◆ Aim of the task: Skip the images; return every entry exactly.

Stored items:
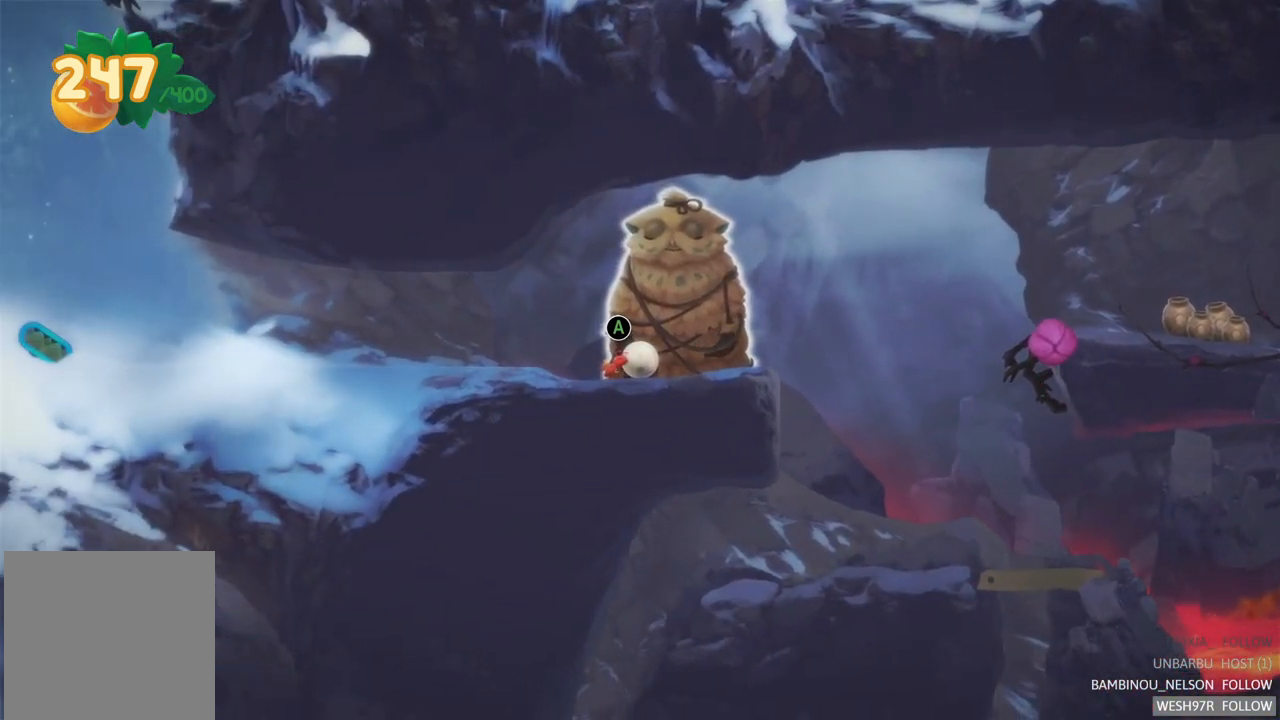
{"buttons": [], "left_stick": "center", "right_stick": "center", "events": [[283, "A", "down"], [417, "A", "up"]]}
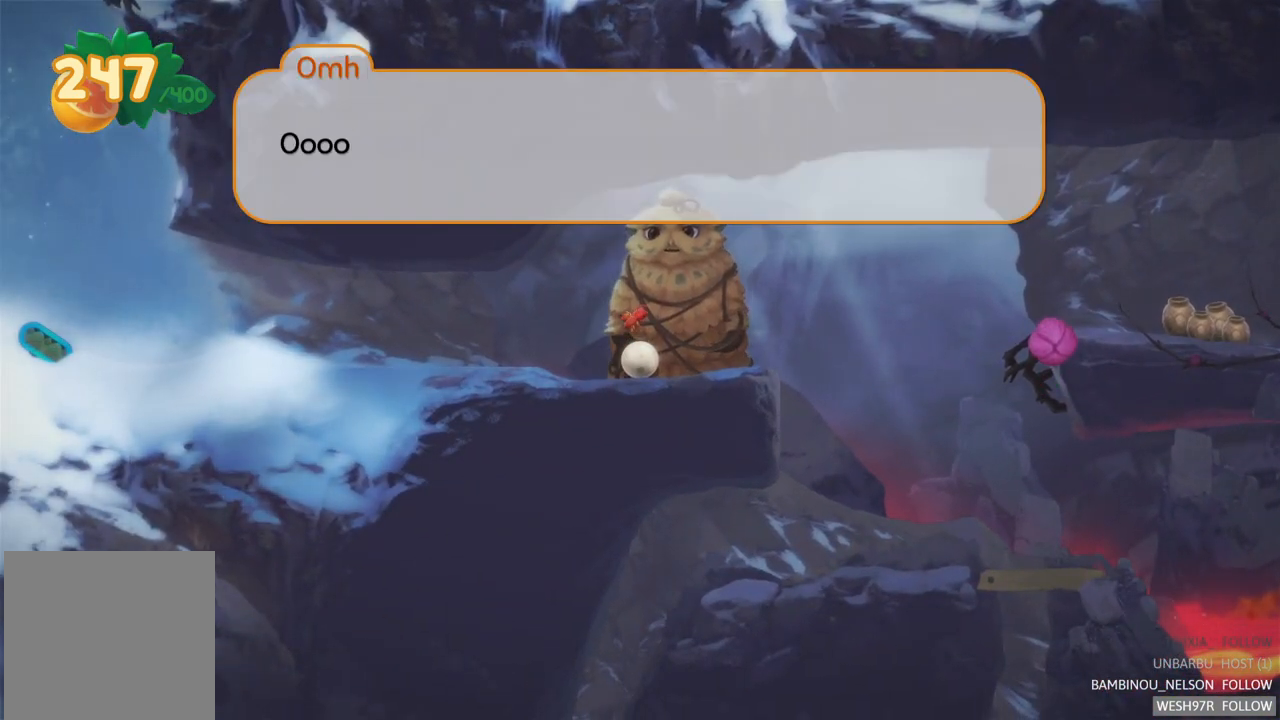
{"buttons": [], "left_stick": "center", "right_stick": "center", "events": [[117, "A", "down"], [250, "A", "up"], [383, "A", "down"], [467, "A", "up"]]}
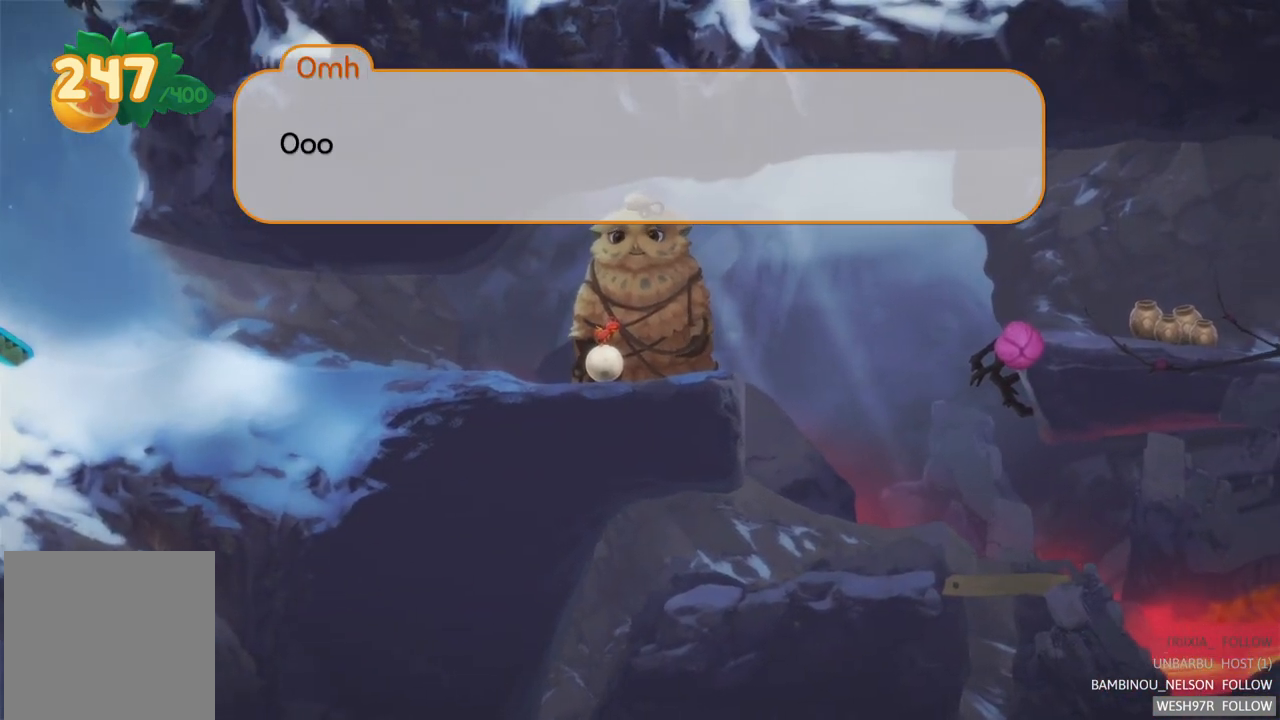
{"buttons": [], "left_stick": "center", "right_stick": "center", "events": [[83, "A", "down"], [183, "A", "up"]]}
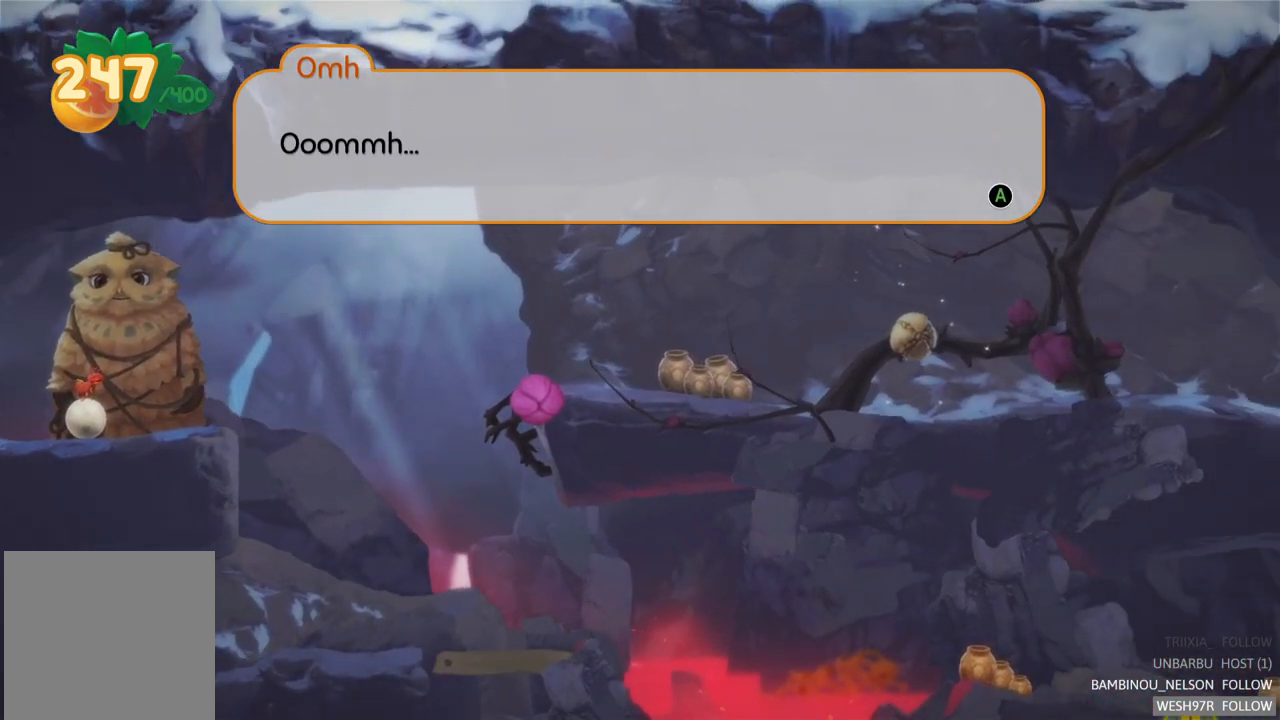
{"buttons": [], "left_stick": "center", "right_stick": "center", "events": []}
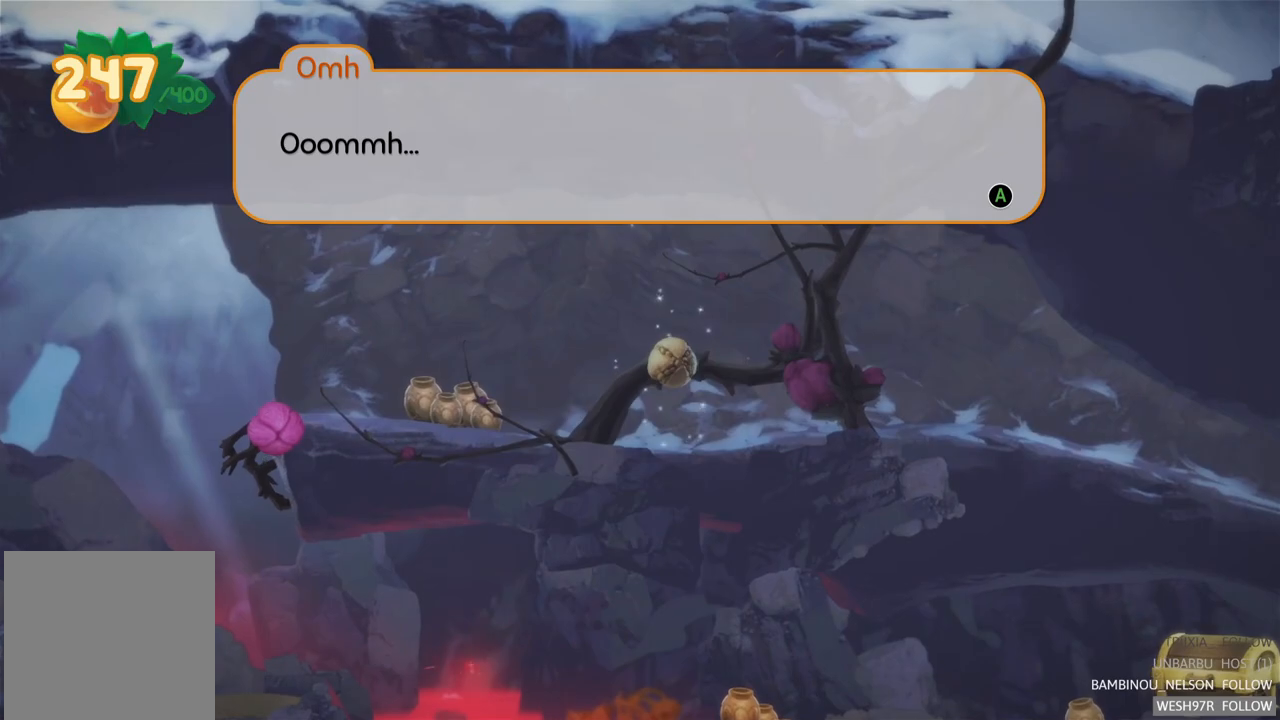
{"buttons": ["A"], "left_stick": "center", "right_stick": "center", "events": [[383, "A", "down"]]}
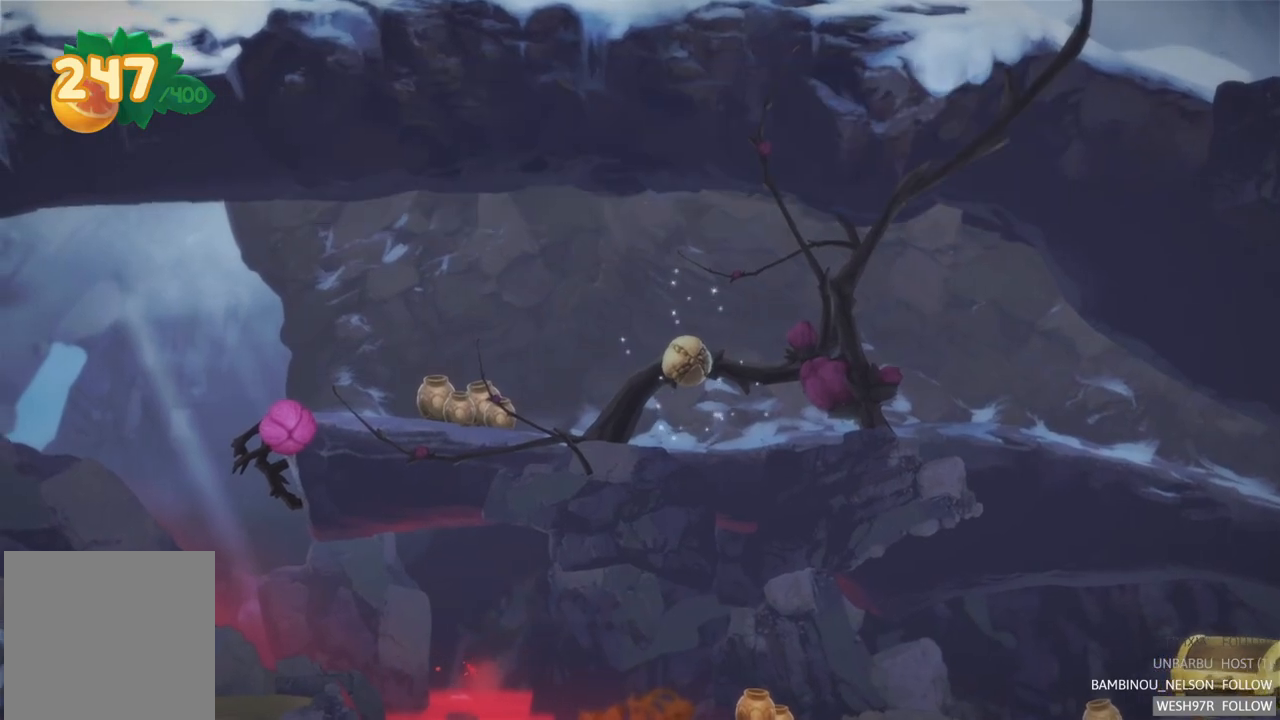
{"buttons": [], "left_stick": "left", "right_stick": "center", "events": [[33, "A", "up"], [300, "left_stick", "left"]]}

◆ Answer box:
{"buttons": [], "left_stick": "center", "right_stick": "center", "events": [[283, "A", "down"], [417, "A", "up"]]}
{"buttons": [], "left_stick": "center", "right_stick": "center", "events": [[117, "A", "down"], [250, "A", "up"], [383, "A", "down"], [467, "A", "up"]]}
{"buttons": [], "left_stick": "center", "right_stick": "center", "events": [[83, "A", "down"], [183, "A", "up"]]}
{"buttons": [], "left_stick": "center", "right_stick": "center", "events": []}
{"buttons": ["A"], "left_stick": "center", "right_stick": "center", "events": [[383, "A", "down"]]}
{"buttons": [], "left_stick": "left", "right_stick": "center", "events": [[33, "A", "up"], [300, "left_stick", "left"]]}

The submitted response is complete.